Data supplied>
*** Begin section ***
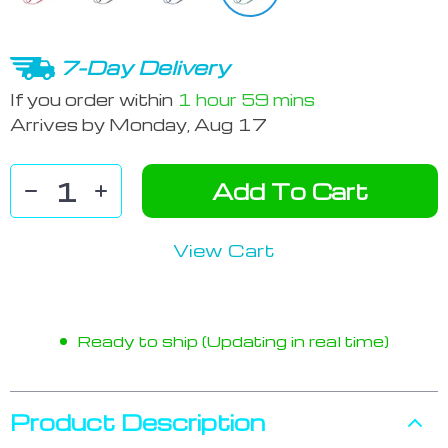
7-Day Delivery
If you order within
1 hour
59 mins
Arrives by
Monday, Aug 17
Add To Cart
View Cart
Ready to ship (Updating in real time)
Product Description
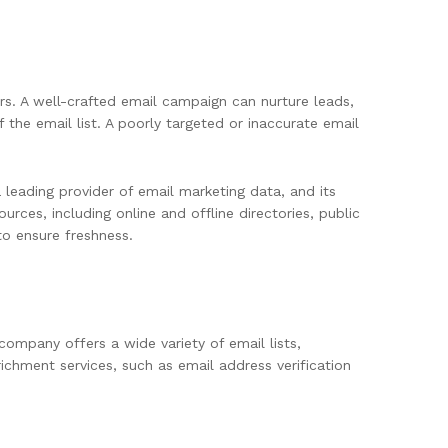
rs. A well-crafted email campaign can nurture leads,
the email list. A poorly targeted or inaccurate email
 leading provider of email marketing data, and its
rces, including online and offline directories, public
to ensure freshness.
company offers a wide variety of email lists,
richment services, such as email address verification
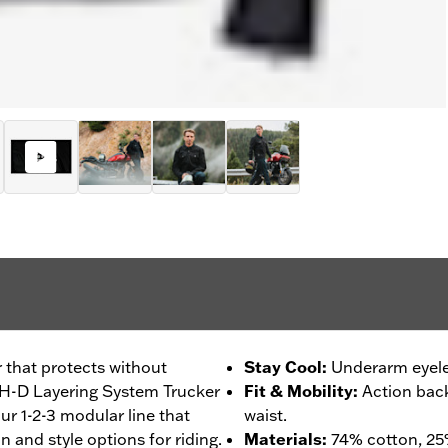
r that protects without
Stay Cool
:
Underarm eyelet
ur H-D Layering System Trucker
Fit & Mobility
:
Action bac
our 1-2-3 modular line that
waist.
 and style options for riding.
Materials
:
74% cotton, 25%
*** End section ***
Without the pictures, print the records in full, exactly as they appear.

7-Day Delivery
If you order within
1 hour
59 mins
Arrives by
Monday, Aug 17
Add To Cart
View Cart
Ready to ship (Updating in real time)
Product Description
rs. A well-crafted email campaign can nurture leads,
the email list. A poorly targeted or inaccurate email
 leading provider of email marketing data, and its
rces, including online and offline directories, public
to ensure freshness.
company offers a wide variety of email lists,
richment services, such as email address verification
r that protects without
Stay Cool
:
Underarm eyelet
ur H-D Layering System Trucker
Fit & Mobility
:
Action bac
our 1-2-3 modular line that
waist.
 and style options for riding.
Materials
:
74% cotton, 25%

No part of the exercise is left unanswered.